Climate scientists aren't proposing in their primary scientific papers that we need to "revolutionize energy production in this country." -- They are saying unless we radically change course _globally_, then the status quo won't be preserved. Economics and risk management experts are the ones who are responsible for the message that we must take action soonest because it's the cheapest solution in the long term. (The IPCC summarizes hundreds, perhaps thousands of these papers from all these experts because they have a wide charter.) Indeed, they have no viable proposal that I know of to lower CO₂ in the atmosphere. The main thrust of the conversation is how to limit the rate at which man's activities are adding to the CO₂ content of the atmosphere which is on course to double over content in pre-industrial times.

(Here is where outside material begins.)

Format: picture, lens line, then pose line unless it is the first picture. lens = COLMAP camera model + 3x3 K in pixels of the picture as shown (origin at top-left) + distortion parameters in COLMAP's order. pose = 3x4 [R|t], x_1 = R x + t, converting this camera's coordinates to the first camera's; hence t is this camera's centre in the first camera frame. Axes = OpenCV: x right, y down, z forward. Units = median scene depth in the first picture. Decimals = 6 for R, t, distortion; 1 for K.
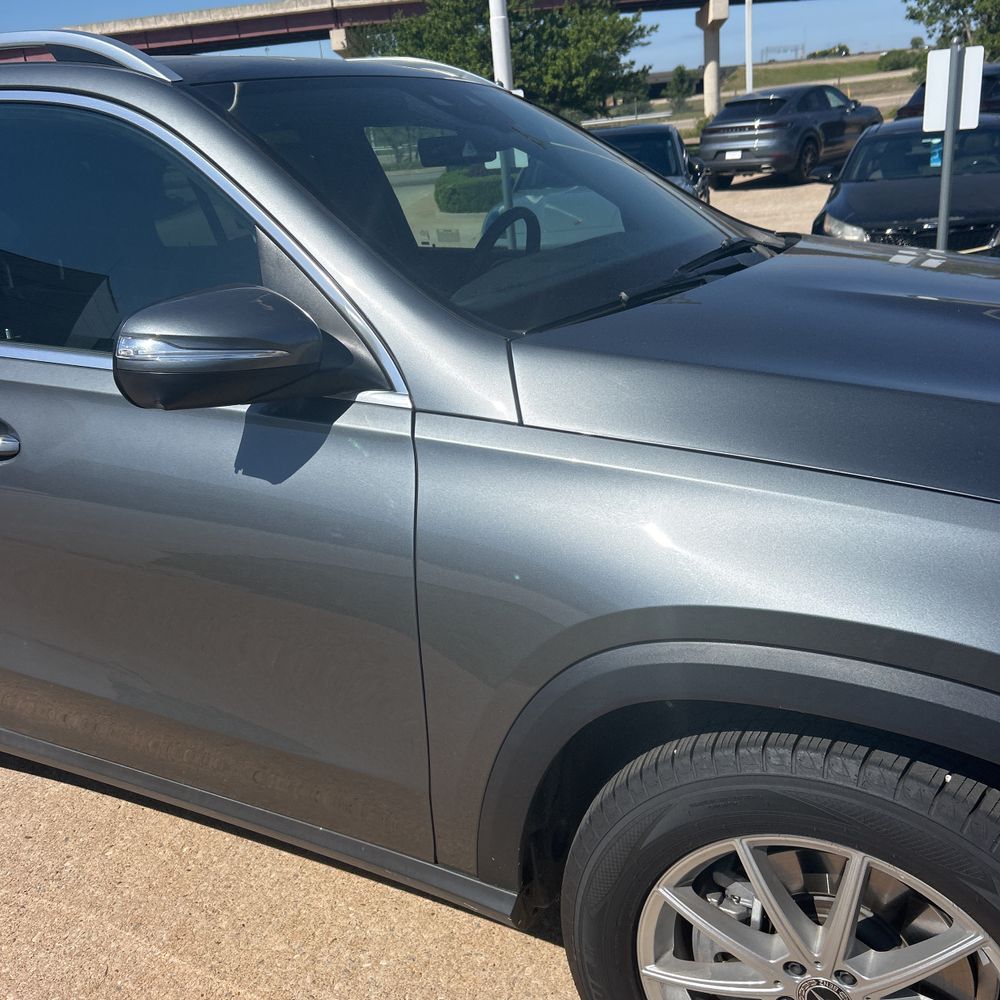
lens RADIAL K [[1007.8, 0, 494.9], [0, 1007.8, 494.8], [0, 0, 1]] dist [0.027206, -0.008589]
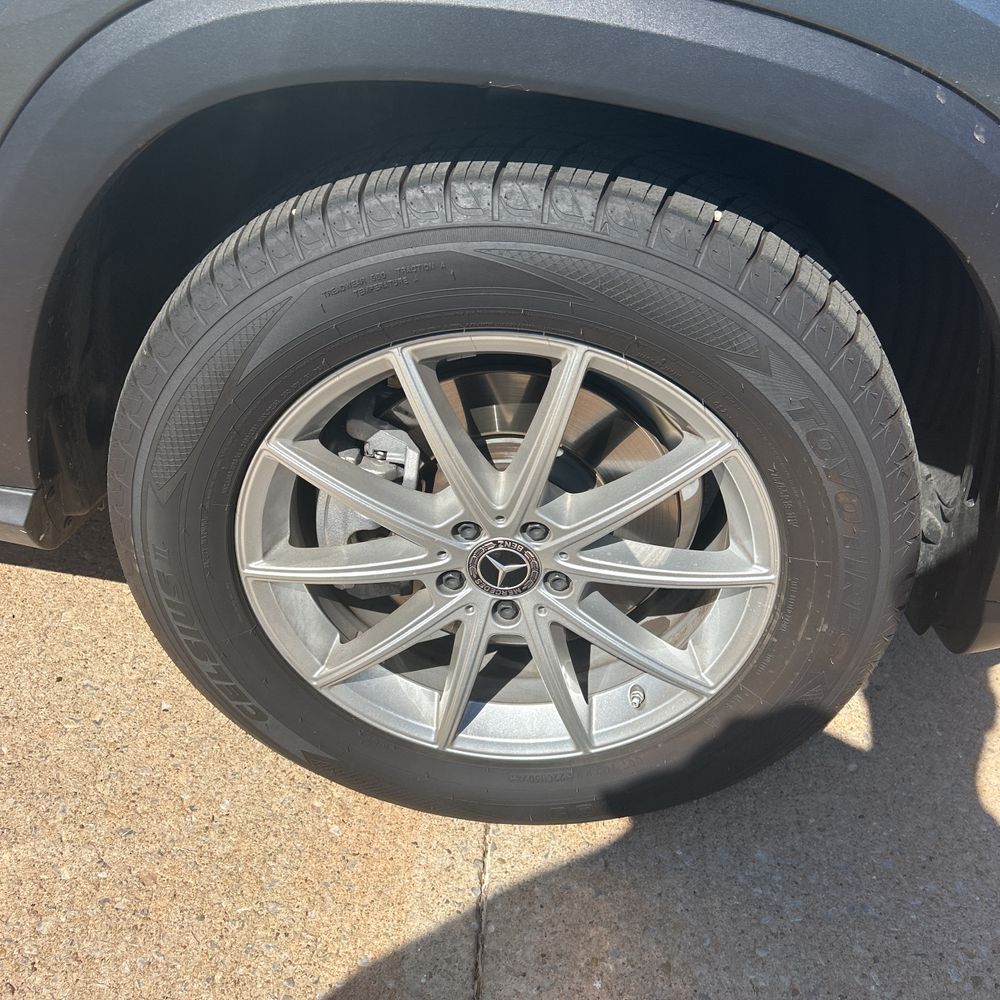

It's really not clear that any amount of money would "solve all the world’s major problems" but money costs are a big motivator for getting people to choose a course of action. So that's exactly why many economists propose a carbon tax because if the government makes the energy industry pay for "the right to release CO2" then people in the aggregate will tend to choose energy sources that release less CO₂. But dumping CO₂ from the burning of fossil fuels shouldn't be viewed as a natural right, but rather a customary right. A similar customary right was the right to allow sheep to graze on an English village commons. The problem is with too many sheep, you get too much grazing and the commons suffers from the aggregate behavior of people following what was allowed by custom. This is the "tragedy of the commons" if you wish to read about it. Arguably, enforcing fair laws to the benefit of village as a whole even if restricts the customary right to exploit the commons is a legitimate role for municipal government. On a global scale there is no such government to look to, so we have to hope for nations to cooperate with enlightened self-interest as they did in 1987 with the Montreal Protocol that drastically cut CFC emissions which is finally causing the level of CFCs in the troposphere to drop and hopefully allowing the ozone layer to recover.​
Whoops, this one didn't get posted because of a reported "network error" that lasted at least 7 hours. //Edit: Hah -- it's not a network error, it's a broken API that won't take posts over a certain length. Breaking it up into three posts worked. Yeah, science!
 
One of my biggest concerns with manmade climate change, is the way this particular area of science silences the opposition, more like mafia style politics than science. If you look at physics theories, for the essence of matter and energy, there are several theories allowed side-by-side. The consensus may prefer the standard or quantum model, but there is no political effort to silence those who accept string or loop theories. Why the difference? Normally science is open minded and not this way or the highway. I was wondering if anyone knows why this area is so different?
 
One of my biggest concerns with manmade climate change, is the way this particular area of science silences the opposition, more like mafia style politics than science. If you look at physics theories, for the essence of matter and energy, there are several theories allowed side-by-side. The consensus may prefer the standard or quantum model, but there is no political effort to silence those who accept string or loop theories. Why the difference?

There are NOT "several theories allowed." That's the sort of talk one only gets from deniers. The reason is quite simple - the standard models MATCH the data available. Case closed.